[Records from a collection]
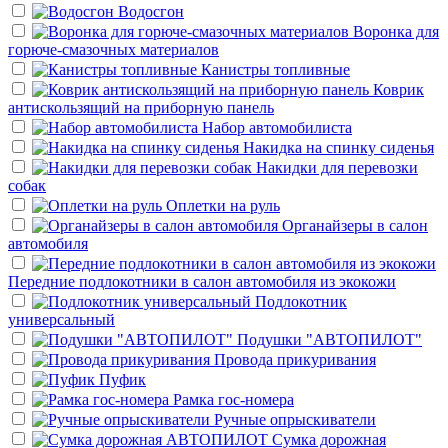
Водосгон
Воронка для
горюче-смазочных материалов
Канистры топливные
Коврик
антискользящий на приборную панель
Набор автомобилиста
Накидка на спинку сиденья
Накидки для перевозки
собак
Оплетки на руль
Органайзеры в салон
автомобиля
Передние подлокотники в салон автомобиля из экокожи
Подлокотник
универсальный
Подушки "АВТОПИЛОТ"
Провода прикуривания
Пуфик
Рамка гос-номера
Ручные опрыскиватели
Сумка дорожная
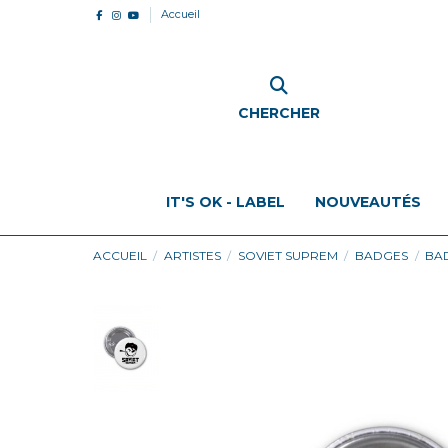
Accueil
CHERCHER
IT'S OK - LABEL
NOUVEAUTÉS
ACCUEIL
ARTISTES
SOVIET SUPREM
BADGES
BAD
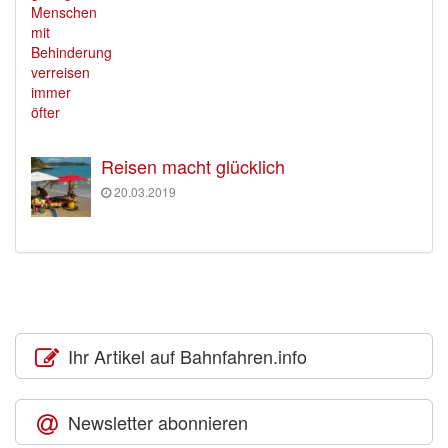
Reisen macht glücklich
20.03.2019
Ihr Artikel auf Bahnfahren.info
Newsletter abonnieren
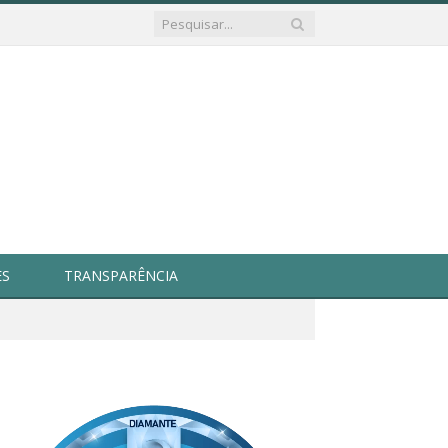
ES
TRANSPARÊNCIA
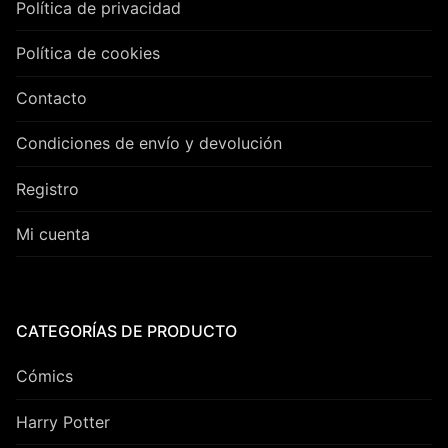
Política de privacidad
Política de cookies
Contacto
Condiciones de envío y devolución
Registro
Mi cuenta
CATEGORÍAS DE PRODUCTO
Cómics
Harry Potter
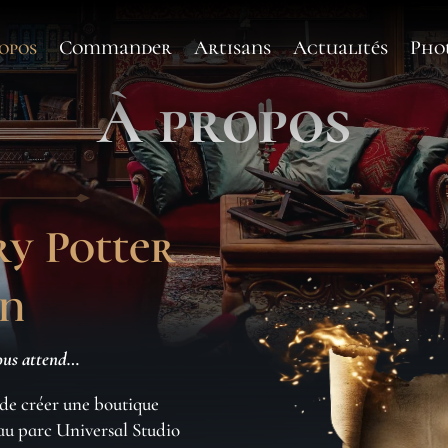
opos
Commander
Artisans
Actualités
Pho
À propos
y Potter
on
ous attend…
t de créer une boutique
 au parc Universal Studio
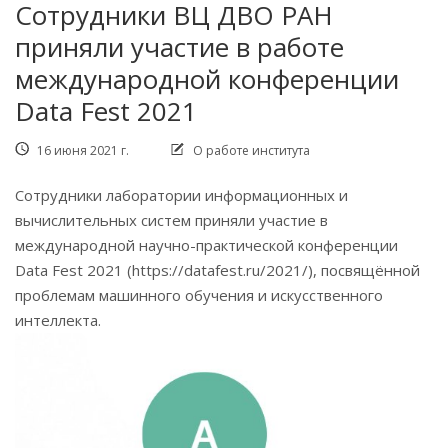
Сотрудники ВЦ ДВО РАН
приняли участие в работе
международной конференции
Data Fest 2021
16 июня 2021 г.
О работе института
Сотрудники лаборатории информационных и
вычислительных систем приняли участие в
международной научно-практической конференции
Data Fest 2021 (https://datafest.ru/2021/), посвящённой
проблемам машинного обучения и искусственного
интеллекта.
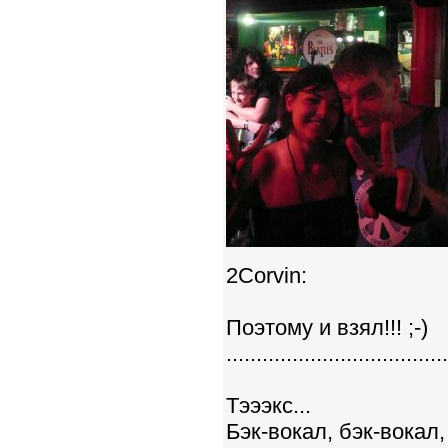
2Corvin:
Поэтому и взял!!! ;-)
.....................................
Тэээкс...
Бэк-вокал, бэк-вокал,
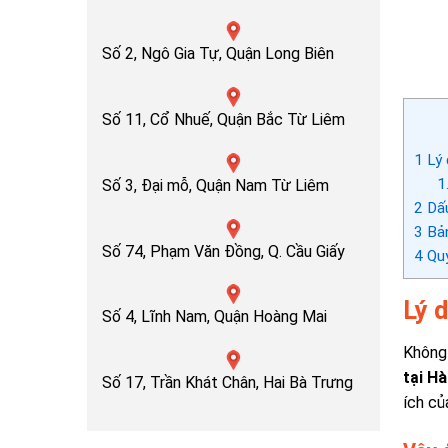
Số 2, Ngô Gia Tự, Quận Long Biên
Số 11, Cổ Nhuế, Quận Bắc Từ Liêm
1
Lý 
1
Số 3, Đại mỗ, Quận Nam Từ Liêm
2
Dấu
3
Bản
Số 74, Phạm Văn Đồng, Q. Cầu Giấy
4
Quy
Lý d
Số 4, Lĩnh Nam, Quận Hoàng Mai
Không 
tại Hà
Số 17, Trần Khát Chân, Hai Bà Trưng
ích củ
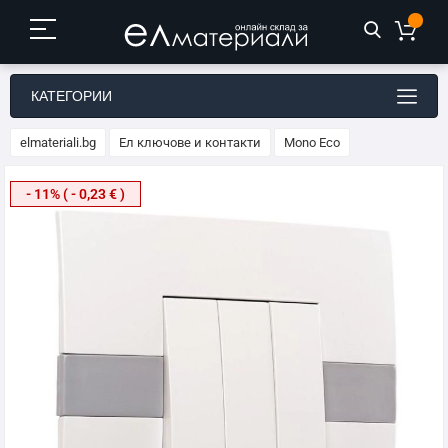
КАТЕГОРИИ
elmateriali.bg
Ел ключове и контакти
Mono Eco
Преминете
- 11% ( - 0,23 € )
към
края
на
галерията
на
изображенията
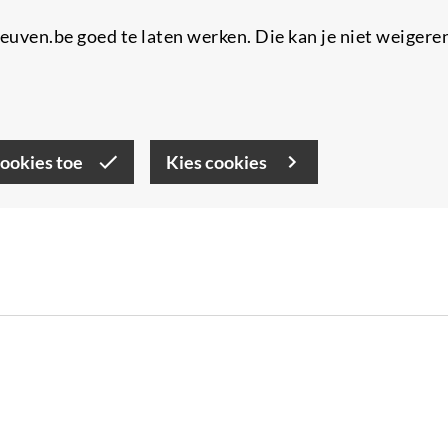
uven.be goed te laten werken. Die kan je niet weigere
cookies toe
Kies cookies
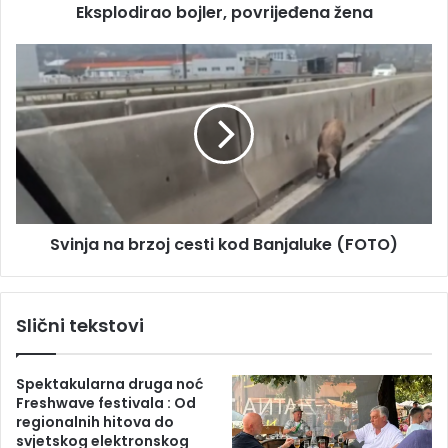
s
Eksplodirao bojler, povrijeđena žena
a
u
o
b
S
o
v
j
i
l
n
e
j
r
a
,
n
p
a
o
b
Svinja na brzoj cesti kod Banjaluke (FOTO)
v
r
r
z
i
o
j
j
Slični tekstovi
e
c
đ
e
e
s
Spektakularna druga noć
n
t
Freshwave festivala : Od
a
i
regionalnih hitova do
ž
k
svjetskog elektronskog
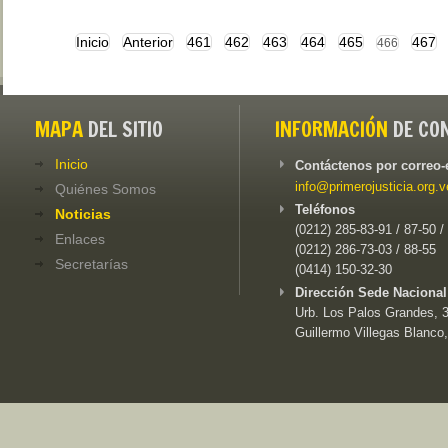
Inicio
Anterior
461
462
463
464
465
467
466
MAPA
DEL SITIO
INFORMACIÓN
DE CO
Inicio
Contáctenos por correo-
info@primerojusticia.org.v
Quiénes Somos
Teléfonos
Noticias
(0212) 285-83-91 / 87-50 /
Enlaces
(0212) 286-73-03 / 88-55
Secretarías
(0414) 150-32-30
Dirección Sede Nacional
Urb. Los Palos Grandes, 3e
Guillermo Villegas Blanco,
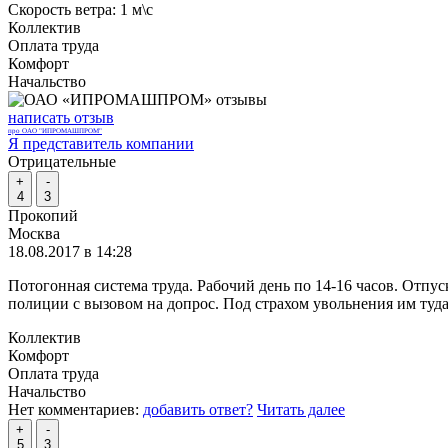
Скорость ветра:
1 м\с
Коллектив
Оплата труда
Комфорт
Начальство
написать отзыв
про ОАО "ИПРОМАШПРОМ"
Я представитель компании
Отрицательные
+
-
4
3
Прокопий
Москва
18.08.2017 в 14:28
Потогонная система труда. Рабочий день по 14-16 часов. Отпу
полиции с вызовом на допрос. Под страхом увольнения им туд
Коллектив
Комфорт
Оплата труда
Начальство
Нет комментариев:
добавить ответ?
Читать далее
+
-
5
3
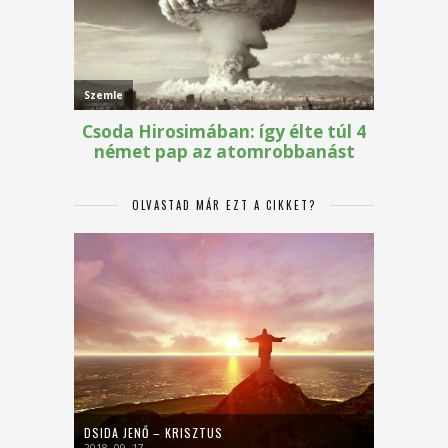
OLVASTAD MÁR EZT A CIKKET?
DSIDA JENŐ – KRISZTUS
2018. 09. 17.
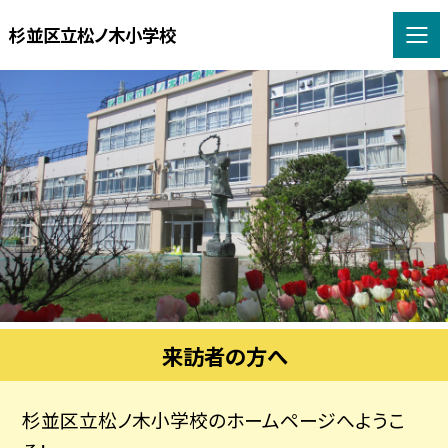
杉並区立松ノ木小学校
来訪者の方へ
杉並区立松ノ木小学校のホームページへようこ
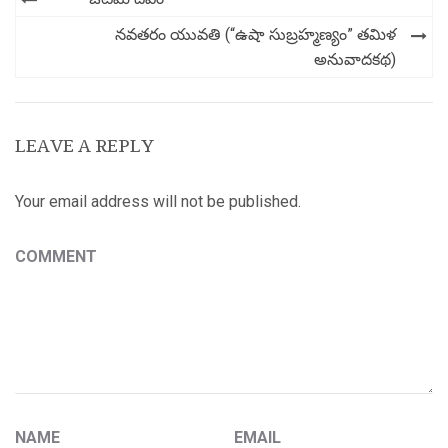
navigation
నవతరం యువతి (“ఉషా సుబ్రహ్మణ్యం” తమిళ
అనువాదకథ)
LEAVE A REPLY
Your email address will not be published.
COMMENT
NAME
EMAIL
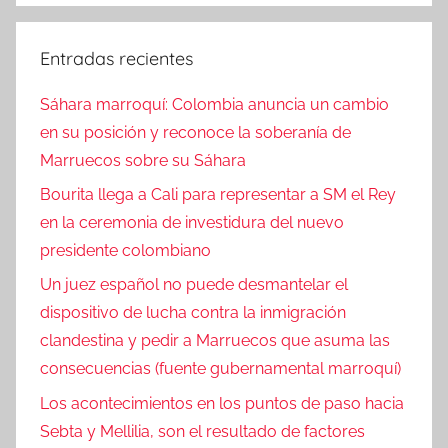
Entradas recientes
Sáhara marroquí: Colombia anuncia un cambio
en su posición y reconoce la soberanía de
Marruecos sobre su Sáhara
Bourita llega a Cali para representar a SM el Rey
en la ceremonia de investidura del nuevo
presidente colombiano
Un juez español no puede desmantelar el
dispositivo de lucha contra la inmigración
clandestina y pedir a Marruecos que asuma las
consecuencias (fuente gubernamental marroquí)
Los acontecimientos en los puntos de paso hacia
Sebta y Mellilia, son el resultado de factores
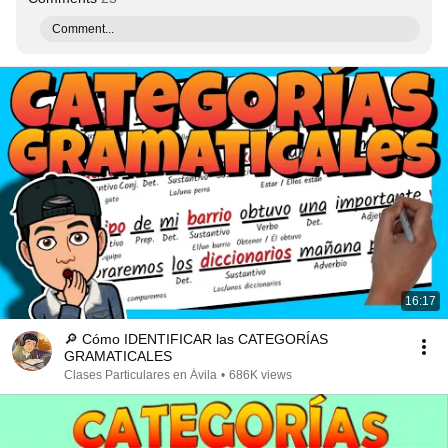
Comment...
16:17
🔎 Cómo IDENTIFICAR las CATEGORÍAS
GRAMATICALES
Clases Particulares en Ávila
•
686K views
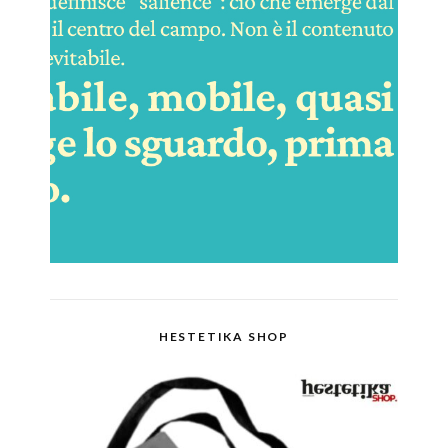
HESTETIKA SHOP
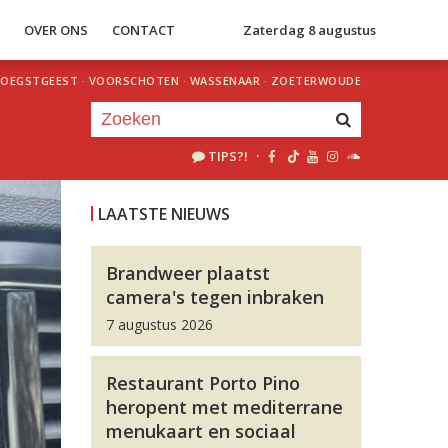
S
OVER ONS
CONTACT
Zaterdag 8 augustus
OEGSTGEEST
·
VOORSCHOTEN
·
WASSENAAR
·
ZOETERWOUDE
TIPS?!
·
Je luistert nu naar
uur 1 van 0
LAATSTE NIEUWS
«
Vorig uur
Volgend uur
»
Brandweer plaatst
camera's tegen inbraken
7 augustus 2026
Restaurant Porto Pino
heropent met mediterrane
menukaart en sociaal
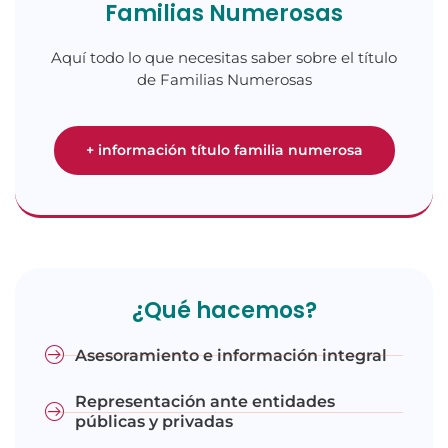
Familias Numerosas
Aquí todo lo que necesitas saber sobre el título
de Familias Numerosas
+ información título familia numerosa
¿Qué hacemos?
Asesoramiento e información integral
Representación ante entidades
públicas y privadas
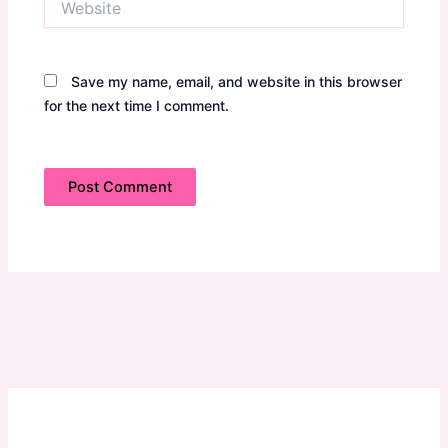
Save my name, email, and website in this browser
for the next time I comment.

→ **TASK PROMPT**
Print the text of every record above line for line, without any changes. Leave the pictures out.

→ **RESPONSE TO THIS TASK**
Водосгон
Воронка для
горюче-смазочных материалов
Канистры топливные
Коврик
антискользящий на приборную панель
Набор автомобилиста
Накидка на спинку сиденья
Накидки для перевозки
собак
Оплетки на руль
Органайзеры в салон
автомобиля
Передние подлокотники в салон автомобиля из экокожи
Подлокотник
универсальный
Подушки "АВТОПИЛОТ"
Провода прикуривания
Пуфик
Рамка гос-номера
Ручные опрыскиватели
Сумка дорожная
Accueil
CHERCHER
IT'S OK - LABEL
NOUVEAUTÉS
ACCUEIL
ARTISTES
SOVIET SUPREM
BADGES
BAD
Reisen macht glücklich
20.03.2019
Ihr Artikel auf Bahnfahren.info
Newsletter abonnieren
ES
TRANSPARÊNCIA
Política de privacidad
Política de cookies
Contacto
Condiciones de envío y devolución
Registro
Mi cuenta
CATEGORÍAS DE PRODUCTO
Cómics
Harry Potter
opos
Commander
Artisans
Actualités
Pho
À propos
y Potter
on
ous attend…
t de créer une boutique
 au parc Universal Studio
Сотрудники ВЦ ДВО РАН
приняли участие в работе
международной конференции
Data Fest 2021
16 июня 2021 г.
О работе института
Сотрудники лаборатории информационных и
вычислительных систем приняли участие в
международной научно-практической конференции
Data Fest 2021 (https://datafest.ru/2021/), посвящённой
проблемам машинного обучения и искусственного
интеллекта.
2Corvin:
Поэтому и взял!!! ;-)
.....................................
Тэээкс...
Бэк-вокал, бэк-вокал,
Số 2, Ngô Gia Tự, Quận Long Biên
Số 11, Cổ Nhuế, Quận Bắc Từ Liêm
1
Lý 
1
Số 3, Đại mỗ, Quận Nam Từ Liêm
2
Dấu
3
Bản
Số 74, Phạm Văn Đồng, Q. Cầu Giấy
4
Quy
Lý d
Số 4, Lĩnh Nam, Quận Hoàng Mai
Không 
tại Hà
Số 17, Trần Khát Chân, Hai Bà Trưng
ích củ
КАТЕГОРИИ
elmateriali.bg
Ел ключове и контакти
Mono Eco
Преминете
- 11% ( - 0,23 € )
към
края
на
галерията
на
изображенията
uven.be goed te laten werken. Die kan je niet weigere
cookies toe
Kies cookies
s
Eksplodirao bojler, povrijeđena žena
a
u
o
b
S
o
v
j
i
l
n
e
j
r
a
,
n
p
a
o
b
Svinja na brzoj cesti kod Banjaluke (FOTO)
v
r
r
z
i
o
j
j
Slični tekstovi
e
c
đ
e
e
s
Spektakularna druga noć
n
t
Freshwave festivala : Od
a
i
regionalnih hitova do
ž
k
svjetskog elektronskog
Inicio
Anterior
461
462
463
464
465
467
466
MAPA
DEL SITIO
INFORMACIÓN
DE CO
Inicio
Contáctenos por correo-
info@primerojusticia.org.v
Quiénes Somos
Teléfonos
Noticias
(0212) 285-83-91 / 87-50 /
Enlaces
(0212) 286-73-03 / 88-55
Secretarías
(0414) 150-32-30
Dirección Sede Nacional
Urb. Los Palos Grandes, 3e
Guillermo Villegas Blanco,
Скорость ветра:
1 м\с
Коллектив
Оплата труда
Комфорт
Начальство
написать отзыв
про ОАО "ИПРОМАШПРОМ"
Я представитель компании
Отрицательные
+
-
4
3
Прокопий
Москва
18.08.2017 в 14:28
Потогонная система труда. Рабочий день по 14-16 часов. Отпу
полиции с вызовом на допрос. Под страхом увольнения им туд
Коллектив
Комфорт
Оплата труда
Начальство
Нет комментариев:
добавить ответ?
Читать далее
+
-
5
3
OLVASTAD MÁR EZT A CIKKET?
DSIDA JENŐ – KRISZTUS
2018. 09. 17.
杉並区立松ノ木小学校
来訪者の方へ
杉並区立松ノ木小学校のホームページへようこ
navigation
నవతరం యువతి (“ఉషా సుబ్రహ్మణ్యం” తమిళ
అనువాదకథ)
LEAVE A REPLY
Your email address will not be published.
COMMENT
NAME
EMAIL
Entradas recientes
Sáhara marroquí: Colombia anuncia un cambio
en su posición y reconoce la soberanía de
Marruecos sobre su Sáhara
Bourita llega a Cali para representar a SM el Rey
en la ceremonia de investidura del nuevo
presidente colombiano
Un juez español no puede desmantelar el
dispositivo de lucha contra la inmigración
clandestina y pedir a Marruecos que asuma las
consecuencias (fuente gubernamental marroquí)
Los acontecimientos en los puntos de paso hacia
Sebta y Mellilia, son el resultado de factores
Comment...
16:17
🔎 Cómo IDENTIFICAR las CATEGORÍAS
GRAMATICALES
Clases Particulares en Ávila
•
686K views
HESTETIKA SHOP
S
OVER ONS
CONTACT
Zaterdag 8 augustus
OEGSTGEEST
·
VOORSCHOTEN
·
WASSENAAR
·
ZOETERWOUDE
TIPS?!
·
Je luistert nu naar
uur 1 van 0
LAATSTE NIEUWS
«
Vorig uur
Volgend uur
»
Brandweer plaatst
camera's tegen inbraken
7 augustus 2026
Restaurant Porto Pino
heropent met mediterrane
menukaart en sociaal
Familias Numerosas
Aquí todo lo que necesitas saber sobre el título
de Familias Numerosas
+ información título familia numerosa
¿Qué hacemos?
Asesoramiento e información integral
Representación ante entidades
públicas y privadas
Save my name, email, and website in this browser
for the next time I comment.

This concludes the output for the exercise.